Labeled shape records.

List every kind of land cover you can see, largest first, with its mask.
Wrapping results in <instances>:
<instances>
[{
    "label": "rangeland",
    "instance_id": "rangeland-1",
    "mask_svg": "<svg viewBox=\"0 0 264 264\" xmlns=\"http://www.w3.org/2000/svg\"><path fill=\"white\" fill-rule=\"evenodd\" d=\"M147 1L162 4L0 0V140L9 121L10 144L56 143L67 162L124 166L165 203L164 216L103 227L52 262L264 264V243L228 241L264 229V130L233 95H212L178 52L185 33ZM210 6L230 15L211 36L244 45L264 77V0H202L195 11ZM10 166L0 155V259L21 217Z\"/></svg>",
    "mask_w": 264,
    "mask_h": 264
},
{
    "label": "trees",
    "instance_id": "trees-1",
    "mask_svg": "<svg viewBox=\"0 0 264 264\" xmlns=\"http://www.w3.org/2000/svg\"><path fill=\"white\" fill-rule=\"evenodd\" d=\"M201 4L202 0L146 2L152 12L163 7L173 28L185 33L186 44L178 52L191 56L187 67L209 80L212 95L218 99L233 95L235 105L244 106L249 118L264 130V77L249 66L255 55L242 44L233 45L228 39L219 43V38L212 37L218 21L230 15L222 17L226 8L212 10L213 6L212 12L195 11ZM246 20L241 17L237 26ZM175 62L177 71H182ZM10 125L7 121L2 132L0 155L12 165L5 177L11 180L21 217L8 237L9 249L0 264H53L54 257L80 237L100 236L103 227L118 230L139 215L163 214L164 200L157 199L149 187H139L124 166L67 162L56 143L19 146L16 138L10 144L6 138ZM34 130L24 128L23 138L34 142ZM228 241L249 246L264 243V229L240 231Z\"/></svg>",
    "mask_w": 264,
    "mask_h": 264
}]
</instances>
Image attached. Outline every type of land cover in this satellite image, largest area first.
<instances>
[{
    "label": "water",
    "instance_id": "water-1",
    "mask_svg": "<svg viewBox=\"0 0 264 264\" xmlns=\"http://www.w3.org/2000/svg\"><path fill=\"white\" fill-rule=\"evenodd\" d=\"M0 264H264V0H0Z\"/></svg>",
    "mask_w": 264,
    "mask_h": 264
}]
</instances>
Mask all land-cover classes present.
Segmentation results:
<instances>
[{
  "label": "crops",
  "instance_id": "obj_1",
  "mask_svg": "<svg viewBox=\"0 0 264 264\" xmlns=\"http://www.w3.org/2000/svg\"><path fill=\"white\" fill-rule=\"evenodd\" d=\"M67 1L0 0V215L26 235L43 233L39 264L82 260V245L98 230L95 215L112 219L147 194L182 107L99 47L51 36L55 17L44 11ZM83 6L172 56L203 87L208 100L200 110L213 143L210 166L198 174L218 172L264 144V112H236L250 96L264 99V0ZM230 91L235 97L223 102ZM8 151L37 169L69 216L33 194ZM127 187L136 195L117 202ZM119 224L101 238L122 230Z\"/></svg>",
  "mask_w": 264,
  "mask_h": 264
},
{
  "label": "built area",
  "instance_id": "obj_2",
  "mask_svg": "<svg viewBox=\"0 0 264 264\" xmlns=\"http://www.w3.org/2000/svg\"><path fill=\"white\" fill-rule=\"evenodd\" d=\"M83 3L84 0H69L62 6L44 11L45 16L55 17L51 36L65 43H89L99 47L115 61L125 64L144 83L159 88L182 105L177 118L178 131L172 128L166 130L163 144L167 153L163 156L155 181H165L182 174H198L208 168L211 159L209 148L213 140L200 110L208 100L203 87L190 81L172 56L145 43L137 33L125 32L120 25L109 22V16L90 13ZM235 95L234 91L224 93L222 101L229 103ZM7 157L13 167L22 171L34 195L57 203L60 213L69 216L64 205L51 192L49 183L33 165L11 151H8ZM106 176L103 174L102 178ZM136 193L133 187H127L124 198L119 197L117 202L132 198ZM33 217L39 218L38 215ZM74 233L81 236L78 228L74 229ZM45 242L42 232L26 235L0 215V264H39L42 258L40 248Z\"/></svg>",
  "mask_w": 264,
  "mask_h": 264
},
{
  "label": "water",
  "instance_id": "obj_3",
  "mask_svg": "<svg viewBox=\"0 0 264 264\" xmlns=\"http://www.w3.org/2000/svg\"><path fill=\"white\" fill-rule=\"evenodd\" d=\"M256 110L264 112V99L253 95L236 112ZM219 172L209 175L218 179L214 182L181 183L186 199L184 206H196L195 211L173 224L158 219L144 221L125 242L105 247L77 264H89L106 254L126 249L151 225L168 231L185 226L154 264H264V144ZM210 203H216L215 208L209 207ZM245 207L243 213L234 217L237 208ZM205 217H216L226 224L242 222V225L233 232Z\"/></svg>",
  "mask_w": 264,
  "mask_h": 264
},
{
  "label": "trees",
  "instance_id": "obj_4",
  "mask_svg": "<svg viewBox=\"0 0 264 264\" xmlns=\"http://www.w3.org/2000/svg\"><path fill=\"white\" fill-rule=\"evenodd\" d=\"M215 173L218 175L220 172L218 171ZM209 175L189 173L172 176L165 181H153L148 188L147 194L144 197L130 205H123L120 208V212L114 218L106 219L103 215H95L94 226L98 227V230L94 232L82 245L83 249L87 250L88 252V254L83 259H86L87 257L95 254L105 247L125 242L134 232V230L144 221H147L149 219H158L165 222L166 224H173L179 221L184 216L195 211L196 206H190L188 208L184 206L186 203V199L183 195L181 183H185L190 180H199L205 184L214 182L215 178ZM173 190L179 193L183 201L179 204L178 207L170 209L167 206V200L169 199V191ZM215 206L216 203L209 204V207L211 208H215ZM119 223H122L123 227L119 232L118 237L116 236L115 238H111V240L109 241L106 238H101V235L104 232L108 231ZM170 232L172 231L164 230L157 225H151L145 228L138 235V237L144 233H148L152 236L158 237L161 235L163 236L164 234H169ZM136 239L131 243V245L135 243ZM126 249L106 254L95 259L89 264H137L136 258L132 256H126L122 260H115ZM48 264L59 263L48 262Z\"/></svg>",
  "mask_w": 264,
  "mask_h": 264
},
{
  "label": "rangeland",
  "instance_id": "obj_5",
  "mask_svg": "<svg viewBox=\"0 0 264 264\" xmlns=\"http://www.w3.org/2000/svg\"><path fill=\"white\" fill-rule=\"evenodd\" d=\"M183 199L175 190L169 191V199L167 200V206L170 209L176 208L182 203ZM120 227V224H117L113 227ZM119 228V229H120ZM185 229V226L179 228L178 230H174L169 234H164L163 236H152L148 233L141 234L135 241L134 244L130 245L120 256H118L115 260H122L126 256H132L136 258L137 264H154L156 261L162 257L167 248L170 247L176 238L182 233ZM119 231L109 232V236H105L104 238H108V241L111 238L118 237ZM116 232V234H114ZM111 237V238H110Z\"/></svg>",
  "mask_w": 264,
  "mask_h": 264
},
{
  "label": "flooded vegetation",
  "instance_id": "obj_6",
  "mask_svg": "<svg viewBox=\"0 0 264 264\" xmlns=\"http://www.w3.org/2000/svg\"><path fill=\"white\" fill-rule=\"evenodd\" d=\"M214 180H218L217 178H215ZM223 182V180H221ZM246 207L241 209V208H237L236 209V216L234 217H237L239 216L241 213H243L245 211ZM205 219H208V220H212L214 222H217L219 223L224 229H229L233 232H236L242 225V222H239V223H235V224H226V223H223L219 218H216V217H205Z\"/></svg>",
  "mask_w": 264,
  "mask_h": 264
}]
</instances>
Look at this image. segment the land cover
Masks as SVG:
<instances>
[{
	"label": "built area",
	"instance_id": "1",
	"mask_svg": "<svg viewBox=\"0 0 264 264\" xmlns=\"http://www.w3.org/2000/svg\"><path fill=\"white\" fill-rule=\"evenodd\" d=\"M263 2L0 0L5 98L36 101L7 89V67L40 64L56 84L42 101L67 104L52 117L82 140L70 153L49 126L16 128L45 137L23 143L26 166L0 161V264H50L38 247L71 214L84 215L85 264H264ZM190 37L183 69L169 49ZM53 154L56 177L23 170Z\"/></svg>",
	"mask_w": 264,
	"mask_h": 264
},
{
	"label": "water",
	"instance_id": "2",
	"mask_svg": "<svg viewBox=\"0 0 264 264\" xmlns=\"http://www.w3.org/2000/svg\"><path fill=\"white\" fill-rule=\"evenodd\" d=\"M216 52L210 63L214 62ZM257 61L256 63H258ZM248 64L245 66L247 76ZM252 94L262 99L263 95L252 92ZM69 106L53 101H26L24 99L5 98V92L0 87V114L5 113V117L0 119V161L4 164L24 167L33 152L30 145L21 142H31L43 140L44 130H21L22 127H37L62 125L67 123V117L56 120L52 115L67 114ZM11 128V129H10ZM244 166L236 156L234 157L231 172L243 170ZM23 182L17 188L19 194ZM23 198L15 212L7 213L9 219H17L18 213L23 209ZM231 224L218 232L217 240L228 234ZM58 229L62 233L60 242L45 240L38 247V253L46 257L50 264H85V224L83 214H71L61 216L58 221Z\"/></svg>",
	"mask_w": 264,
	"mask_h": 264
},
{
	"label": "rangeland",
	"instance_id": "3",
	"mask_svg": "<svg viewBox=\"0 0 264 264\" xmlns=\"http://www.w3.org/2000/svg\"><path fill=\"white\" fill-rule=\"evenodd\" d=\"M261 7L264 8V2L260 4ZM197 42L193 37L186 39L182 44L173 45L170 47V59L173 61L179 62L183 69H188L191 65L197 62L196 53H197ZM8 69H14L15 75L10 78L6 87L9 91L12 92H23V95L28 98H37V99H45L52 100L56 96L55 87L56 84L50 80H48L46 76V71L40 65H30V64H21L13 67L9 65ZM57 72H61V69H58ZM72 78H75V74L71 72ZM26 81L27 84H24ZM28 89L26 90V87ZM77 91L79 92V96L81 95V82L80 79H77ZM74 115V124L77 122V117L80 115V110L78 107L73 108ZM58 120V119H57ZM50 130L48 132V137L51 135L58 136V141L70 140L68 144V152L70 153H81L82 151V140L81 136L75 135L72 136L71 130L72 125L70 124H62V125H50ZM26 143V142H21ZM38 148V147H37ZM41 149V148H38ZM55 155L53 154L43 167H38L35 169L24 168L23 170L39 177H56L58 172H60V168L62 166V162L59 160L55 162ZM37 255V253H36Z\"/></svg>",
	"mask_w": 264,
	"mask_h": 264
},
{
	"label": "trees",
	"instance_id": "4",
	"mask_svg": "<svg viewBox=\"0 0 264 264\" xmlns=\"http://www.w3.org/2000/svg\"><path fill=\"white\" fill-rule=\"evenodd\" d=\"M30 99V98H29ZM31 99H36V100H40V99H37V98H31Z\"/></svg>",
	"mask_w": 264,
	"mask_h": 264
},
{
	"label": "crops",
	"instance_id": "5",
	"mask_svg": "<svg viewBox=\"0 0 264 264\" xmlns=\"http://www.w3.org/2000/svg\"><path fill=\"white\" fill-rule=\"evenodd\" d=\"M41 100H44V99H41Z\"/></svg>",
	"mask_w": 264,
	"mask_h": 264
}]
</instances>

SET TASK.
Tally the lines above that contain the string "this", and reply with only the number.

FINAL RESULT.
2